• PROBLEM 1: Write out the part of the email thread on benchmarking Cassandra from "I think you" up to and including "certain performance metrics.".

• PAGE EXTRACT:

-------

I think you actually get a really useful metric by benchmarking 1 machine.
You understand your cluster's theoretical maximum performance, which would
be Nodes * number of queries.  Yes, adding in replication and CL is
important, but 1 machine lets you isolate certain performance metrics.

On Thu, Jan 14, 2016 at 12:23 PM Robert Wille <rwi...@fold3.com> wrote:

> I disagree. I think that you can extrapolate very little information about
> RF>1 and CL>1 by benchmarking with RF=1 and CL=1.
>
> On Jan 13, 2016, at 8:41 PM, Anurag Khandelwal <anur...@berkeley.edu>
> wrote:
>
> Hi John,
>
> Thanks for responding!
>
> The aim of this benchmark was not to benchmark Cassandra as an end-to-end
> distributed system, but to understand a break down of the performance. For
> instance, if we understand the performance characteristics that we can
> expect from a single machine cassandra instance with RF=Consistency=1, we
> can have a good estimate of what the distributed performance with higher
> replication factors and consistency are going to look like. Even in the
> ideal case, the performance improvement would scale at most linearly with
> more machines and replicas.
>
> That being said, I still want to understand whether this is the
> performance I should expect for the setup I described; if the performance
> for the current setup can be improved, then clearly the performance for a
> production setup (with multiple nodes, replicas) would also improve. Does
> that make sense?
>
> Thanks!
> Anurag
>
> On Jan 6, 2016, at 9:31 AM, John Schulz <sch...@pythian.com> wrote:
>
> Anurag,
>
> Unless you are planning on continuing to use only one machine with RF=1
> benchmarking a single system using RF=Consistancy=1 is mostly a waste of
> time. If you are going to use RF=1 and a single host then why use Cassandra
> at all. Plain old relational dbs should do the job just fine.

-------

• MATERIAL SHOWN:
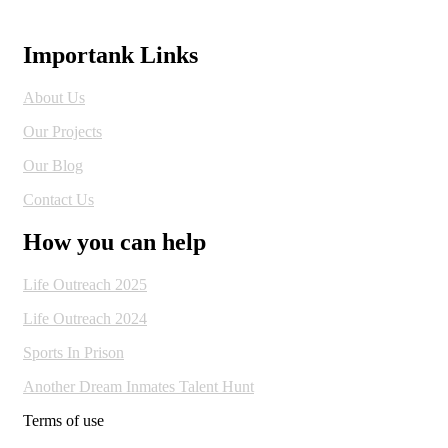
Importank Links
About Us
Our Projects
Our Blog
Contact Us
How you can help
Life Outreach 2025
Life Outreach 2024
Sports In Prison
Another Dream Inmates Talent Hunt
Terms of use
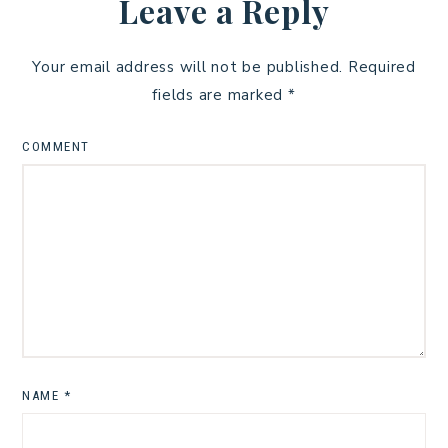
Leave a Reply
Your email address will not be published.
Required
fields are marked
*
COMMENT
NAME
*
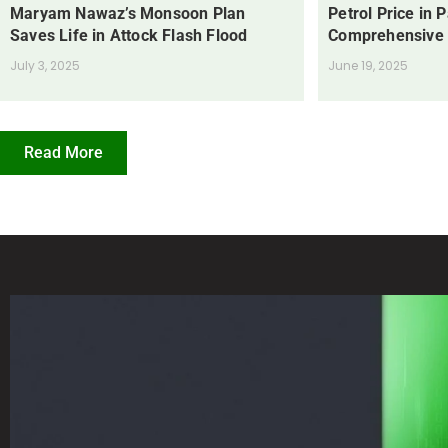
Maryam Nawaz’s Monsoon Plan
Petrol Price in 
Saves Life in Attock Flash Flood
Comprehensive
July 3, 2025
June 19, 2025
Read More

-------

• PROBLEM 2: Give again the lines of the rows from the line with "Leave a Reply" up to and including the last line of the rows, leaving out the pictures.

• TASK RESULT 1:
I think you actually get a really useful metric by benchmarking 1 machine.
You understand your cluster's theoretical maximum performance, which would
be Nodes * number of queries.  Yes, adding in replication and CL is
important, but 1 machine lets you isolate certain performance metrics.

• TASK RESULT 2:
Leave a Reply
Your email address will not be published.
Required
fields are marked
*
COMMENT
NAME
*
Maryam Nawaz’s Monsoon Plan
Petrol Price in 
Saves Life in Attock Flash Flood
Comprehensive
July 3, 2025
June 19, 2025
Read More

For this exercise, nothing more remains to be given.